Empfohlen wird dennoch, manchmal ein Stück Tanne oder Fichte ins Feuer zu werfen.
Folglich sind die Harthölzer optimal befeuert.
Das Holz kann ordentlich verbrennen, die Entwicklung von Rauch und Ruß wird deutlich verringert.
Somit wird nicht nur die Pflege und Wartung der Kaminanlage minimiert, sowie stattdessen auch das Portemonnaie sowie die Umwelt geschont.

Welche Größe eignet sich fürs Feuer im Kamin?

Jetzt stellt sich noch die Frage, wie voluminös die Scheite für die eigene Feuerstelle sein sollten.
Es versteht sich von selbst, dass zum Anstecken entsprechend dünne Scheite genommen werden sollten.
Das erleichtert das Zündeln.
Sind jedoch auch danach die Holzscheite zu schmal, so brennen sie zu schnell hinab und können gar nicht erst eine ausreichende Raumwärme und tolle Atmosphäre entwickeln.
Zu dicke Scheite gleichwohl verbrennen unsauber.
Je nach Art des Kamins und des installierten Abluftsystems muss daher jeder Anwender selber die perfekte Dicke des Brennholzes rauskriegen.
Um die passende Menge des Brenngutes besser prüfen zu können, macht es Sinn, nicht allzu dicke Scheite zu gebrauchen.
Auch hier entscheidet schließlich die Erfahrung des jeweiligen Verbrauchers.
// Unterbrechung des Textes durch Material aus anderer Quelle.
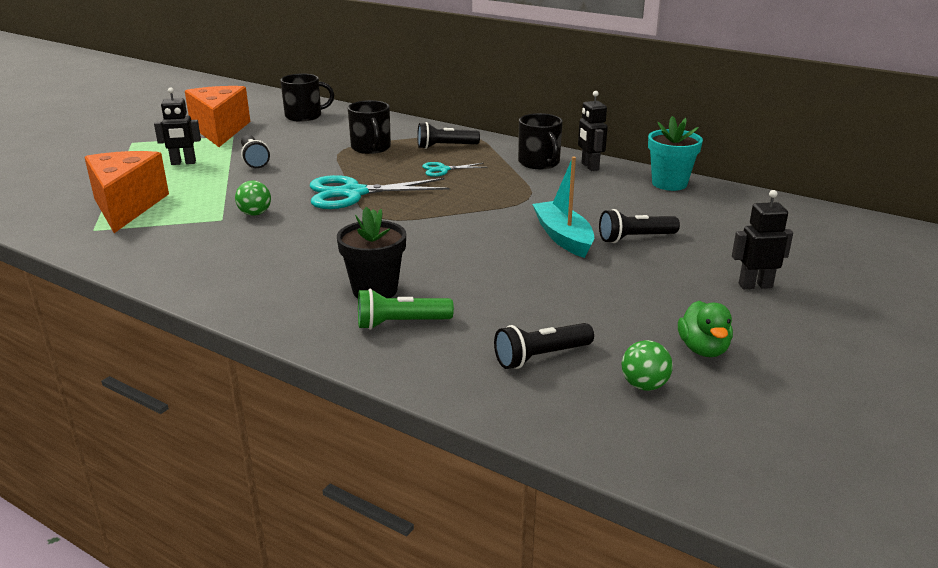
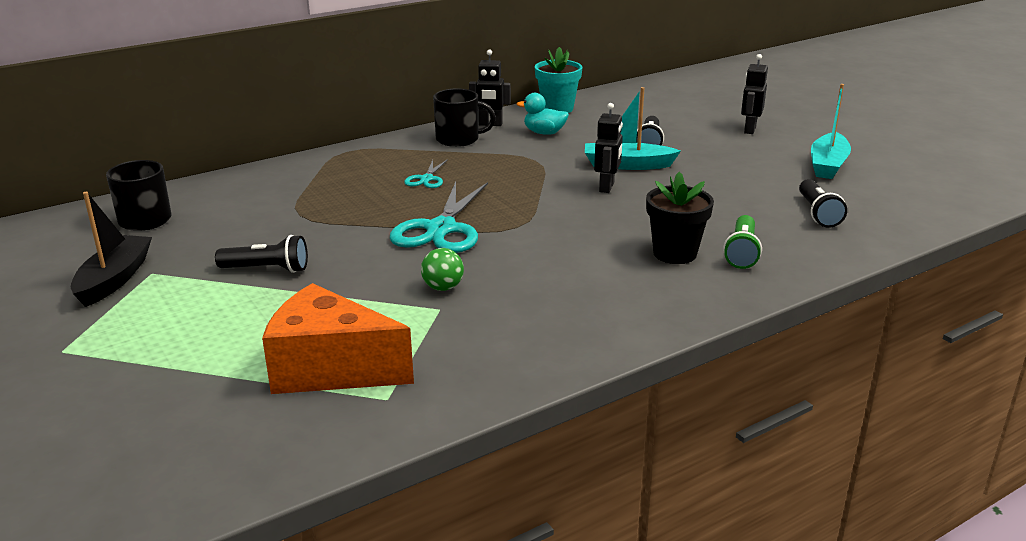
camera: 65 degrees left, 0 degrees up
black robot [154,88,201,165] -> black robot moved to [594,103,623,193]
orange cheese [185,86,250,147] -> black boat [70,192,152,307]
black mug [348,100,391,154] -> none
black flashlight [417,122,480,149] -> none
green ball [621,340,673,391] -> none
green duck [678,301,733,357] -> turquoise boat [811,84,851,179]
none -> turquoise duck [517,93,569,135]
Brennholz im erheblichen Umfang erstehen

Wer genug Stellfläche dafür hat, kann den Holzbrennstoff in Köln auch als Schüttware ordern.
Das cap den Pluspunkt, dass es im Gegensatz zur abgepackten Kiloware im Fachhandel deutlich billiger ist, im Gegensatz zu kleinen Mengen.
In unserer Heimat ist Brennholz nicht besonders preisgünstig.
Eine LKW-Ladung reißt zwar erst einmal ein Loch in die Geldbörse, ist schließlich gleichwohl auf die Menge gesehen viel erschwinglicher als der Einzelkauf.
Einen anderen Preisvorteil können Sie erreichen, wenn man sein Kaminholz direkt beim Großhändler in Köln erwirbt.

Einziger Nachteil: Die Stämme und Äste müssen noch in Eigenregie gespalten werden.
Für die eigene und gelegentliche Benutzung eines Kamins in Köln ist daher der Kauf handlicher Kiloware aus dem Baustoffmarkt oder dem Supermarkt vorteilhaft.
So kommt das Feuerholz in Köln sauber und im Voraus portionsgerecht gesägt bei dem Konsumenten an und muss nicht lange zwischengelagert werden.
Wer nichtsdestotrotz sparen will, kann auf Rabattaktionen achten oder Teile des Kaminholzes außerhalb der Heizsaison erstehen.
So steht immer ein kleiner Vorrat bereit, wenn das Verlangen nach einem romantischen Kaminfeuer entwickelt sich.